Table 7 Experimental results on SNAP datasets in terms of \({F_1}\) score

During parameter learning of both PNMF and LNMF models, the running time of one iteration is about 1–2 h for DBLP and Amazon and about 4–5 h for YouTube. Figure 1a, b demonstrates the convergence speed of the learning algorithm of the PNMF model and LNMF model on SNAP datasets, respectively. Each point in the figure represents the ratio of current loss to initial loss after a certain number of iterations. The results show that both of our models can converge within a fair number of iterations. However, we notice that the final loss of the LNMF model on the YouTube dataset is quite large compared with the other two datasets. This observation actually matches our previous discussion in Table 7 that locality is possibly not a feature of the YouTube dataset.

Fig. 1
figure 1

Convergence time of learning algorithm on SNAP datasets

6.3.3 Performance of parallel paradigm

With the same model parameter setting as single process experiments, we test the efficiency of our parallel paradigm on SNAP datasets. Figure 2 shows the average training time the PNMF model and the LNMF model take for one iteration by using different numbers of processes, respectively. The number of total samples per iteration remains the same so that we can fairly compare the average time per iteration as the number of processes varies. It can be seen from the curves that the training time per iteration decreases dramatically at first and turns smooth afterwards as the number of processes increases. The significant drop when the number of processes is less than 10 validates the correctness of our parallel paradigm. When the number of processes is greater than 10, the training time hardly decreases or even increases a bit because the synchronization after each iteration becomes the bottleneck.

Fig. 2
figure 2

Comparison of single-process implementation with parallel implementation in terms of time on SNAP datasets

As for the quality of detected communities, we do not show the comparison but the parallel version achieves nearly the same \(F_1\) score as the single process one regardless of the number of processes we use. The loss drops at a similar pace as well. To summarize, the parallel paradigm of our learning algorithm not only decreases the running time, but also preserves the the quality of detected communities.

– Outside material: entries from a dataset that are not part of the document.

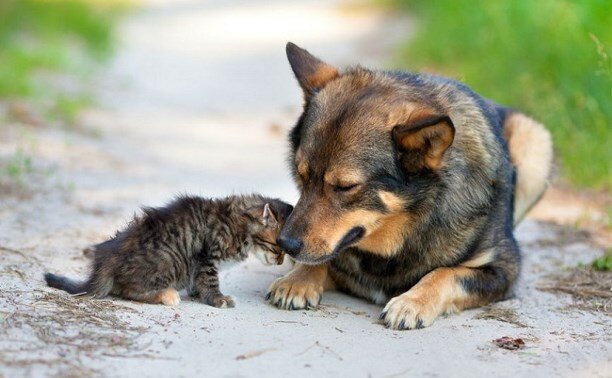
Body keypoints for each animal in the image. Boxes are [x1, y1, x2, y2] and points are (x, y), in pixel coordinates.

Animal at [44, 195, 292, 308]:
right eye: (276, 248)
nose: (281, 263)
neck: (238, 224)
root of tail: (107, 258)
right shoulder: (207, 257)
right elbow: (210, 281)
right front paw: (218, 299)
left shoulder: (200, 264)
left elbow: (198, 281)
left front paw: (196, 293)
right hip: (169, 259)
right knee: (127, 289)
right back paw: (167, 294)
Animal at [266, 42, 552, 330]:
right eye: (301, 175)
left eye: (346, 187)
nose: (285, 243)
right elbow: (323, 259)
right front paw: (297, 280)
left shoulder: (504, 270)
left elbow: (446, 273)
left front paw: (412, 302)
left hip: (534, 141)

7 Conclusion and future work

In this paper, we incorporate both link preference information and locality information into overlapping community detection. First, we propose a Preference-based Non-negative Matrix Factorization (PNMF) model with an intuition that a node prefers its neighbors than its non-neighbors. We maximize the likelihood of a preference order for each node instead of simply approximating the original adjacency matrix in value. Our PNMF model can eliminate the unreasonable indiscriminate penalty on pairs inside and between communities. Second, we propose a Locality-based Non-negative Matrix Factorization (LNMF) model to further improve the performance of PNMF model with the help of locality. We exploit local area around a node formally defined as K-degree local network to enhance the previous preference system. In details, we extend a two-level preference system which only distinguish neighbors and non-neighbors to a three-level preference system which split the set of non-neighbors into local non-neighbors and distant non-neighbors. In parameter learning of both models, we employ stochastic gradient descent with bootstrap sampling to learn the parameters of node-community membership matrix. Experiments on several benchmark datasets including large ones with ground-truth communities show that both models outperform state-of-art approaches under multiple metrics and the LNMF model achieves better results than the PNMF model.

Currently, our work only employs binary networks as input, but it can be extended to multiplex networks as well. In multiplex networks, all layers share the same set of nodes but may have different topology, and inter-layer edges are allowed (Boccaletti et al. 2014). For each layer, we can apply either PNMF or LNMF model to obtain an objective function. Since all layers share the same node set, we can simply sum up all the objectives functions to learn via stochastic gradient descent. However, such extension cannot deal with inter-layer edges.